Selon Le Figaro, le fils de l'ancien président mexicain Andrés Manuel López Obrador a affirmé jeudi que le gouvernement américain avait révoqué son visa d'entrée aux États-Unis «sans aucune raison», dans une lettre adressée au président Donald Trump et publiée sur le réseau social Instagram. Également responsable politique, Andrés Manuel López Beltrán a attribué le retrait de son visa à une «phobie conservatrice maladive» contre le parti au pouvoir Morena, fondé par son père et qui gouverne le Mexique depuis 2018.
Andrés Manuel López Beltrán, qui a été jusqu'en mai dernier le numéro deux du parti Morena, a également accusé le secrétaire d'État Marco Rubio, et son adjoint, Christopher Landau, d'avoir «ordonné» le retrait de son visa sans qu'il existe la moindre preuve le liant à «un quelconque acte immoral ou délictueux». L'AFP a interrogé le service de presse de l'ambassade des États-Unis, mais n'a reçu aucune réponse.
Ce qu'il faut retenir
- Le fils de l'ex-président mexicain Andrés Manuel López Obrador a vu son visa d'entrée aux États-Unis révoqué sans raison apparente.

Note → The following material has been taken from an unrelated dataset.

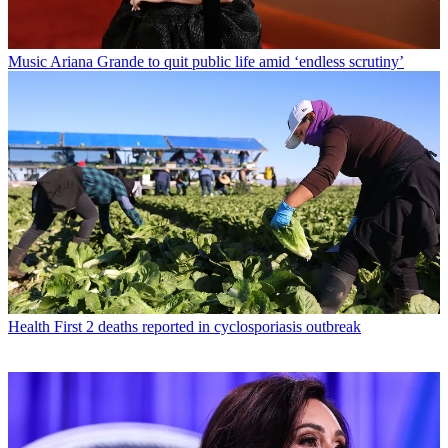
Music
Ariana Grande to quit public life amid ‘endless scrutiny’
Health
First 2 deaths reported in cyclosporiasis outbreak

- Andrés Manuel López Beltrán accuse une «phobie conservatrice maladive» contre le parti Morena.
- Il a également accusé le secrétaire d'État Marco Rubio et son adjoint Christopher Landau d'avoir ordonné le retrait de son visa.
Contexte et réactions
Selon les médias locaux, les États-Unis auraient retiré leur visa à une cinquantaine de responsables politiques du camp gouvernemental mexicain, principalement en raison de liens allégués avec le crime organisé. Seule une poignée d'entre eux a reconnu publiquement cette sanction.
Le retrait de son visa par les autorités américaines a suscité des réactions au sein du parti Morena et du gouvernement mexicain. Andrés Manuel López Beltrán a dénoncé cette décision comme une atteinte à la souveraineté du Mexique et une ingérence dans les affaires internes du pays.
Enjeux et conséquences
Cette décision pourrait avoir des conséquences diplomatiques entre les États-Unis et le Mexique, notamment en ce qui concerne les relations commerciales et la coopération en matière de sécurité. Le gouvernement mexicain a déjà exprimé son mécontentement face à cette décision et pourrait prendre des mesures pour répondre à ce qu'il considère comme une ingérence dans ses affaires internes.
En conclusion, la révocation du visa d'Andrés Manuel López Beltrán par les autorités américaines est un événement qui soulève des questions sur les relations entre les États-Unis et le Mexique, ainsi que sur les enjeux de la politique intérieure mexicaine. Les prochaines semaines seront importantes pour comprendre les conséquences de cette décision et comment les deux pays vont gérer cette crise diplomatique.